Use of the Beta-binomial for Modeling Dose-Mortality Data

Statistics Research Associates, Wellington

In the exposure-mortality data that is of interest, the exposure measure may be time in coolstorage, or exposure to varying levels of a fumigant for a fixed time period. Each replicate provides information, for each of a number of exposure levels, on mortality. There are then several replicates for each combination of one or more species and/or lifestage and/or temperature or other conditions. The aim is to compare tolerance between species/lifestage combinations, and to predict, if possible, a level of exposure that is likely to lead to close to 100% mortality.

Abilities have recently been added to the glmmTMB package for R that facilitate the use of models that assume a beta-binomial error, with the scale parameter modeled as a function of explanatory variables. Lines (or, in principle, curves), fitted assuming a suitable link function, can be modeled either as fixed or as random effects. Possibilities are a random intercept that is drawn from a normal distribution, or a random bivariate normal intercept and slope.

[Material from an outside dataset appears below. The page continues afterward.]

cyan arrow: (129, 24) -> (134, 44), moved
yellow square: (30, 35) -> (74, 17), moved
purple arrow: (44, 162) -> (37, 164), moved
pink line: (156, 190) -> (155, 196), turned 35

Interesting and important implications, not previously considered in the analysis of organic produce quarantine data, or in the design of the relevant experiments, flow from the modeling of the scale parameter. It is easiest to explain how these effects operate when expressed in terms of the intra-class correlation \(\rho\), which is a simple function of glmmTMB’s choice of scale parameter. The graph shows the estimated patterns of change of \(\rho\) with days in coolstorage, for the larval 2 lifestages of two different fruitfly species, in one dataset examined. Predicted mortalities range from 1 day:0.08; 4: 0.44; 8:0.999 for MedL2, and 1:0.14; 4:0.3; 8:0.66 14:0.997 for MelonL2.

An intra-class correlation of \(\rho\) implies that, given a probability \(\pi\), the variance cannot be reduced below \(\pi(1-\pi)\rho\), no matter how large the sample size \(n\). Thus, if \(\rho = 0.1\), the variance cannot be reduced below \(0.1 \pi(1-\pi)\). A sample size of 90 reduces it to 10% above this minimum. Points to note are:

  • The assumption that the binomial variance is multiplied by an amount that is the same at all points on the scale, as commonly made when analyzing using quasibinomial errors, gives much too much weight to points at mid-range mortalities, and too little to points at high mortalities.
  • A further consequence is that slope estimates will be overly influenced by statistical variation in mid-range mortalities. There are strong implications for the use of insect material.

The beta-binomial may be too extreme in downplaying the benefits of increasing sample size. This calls for further investigation.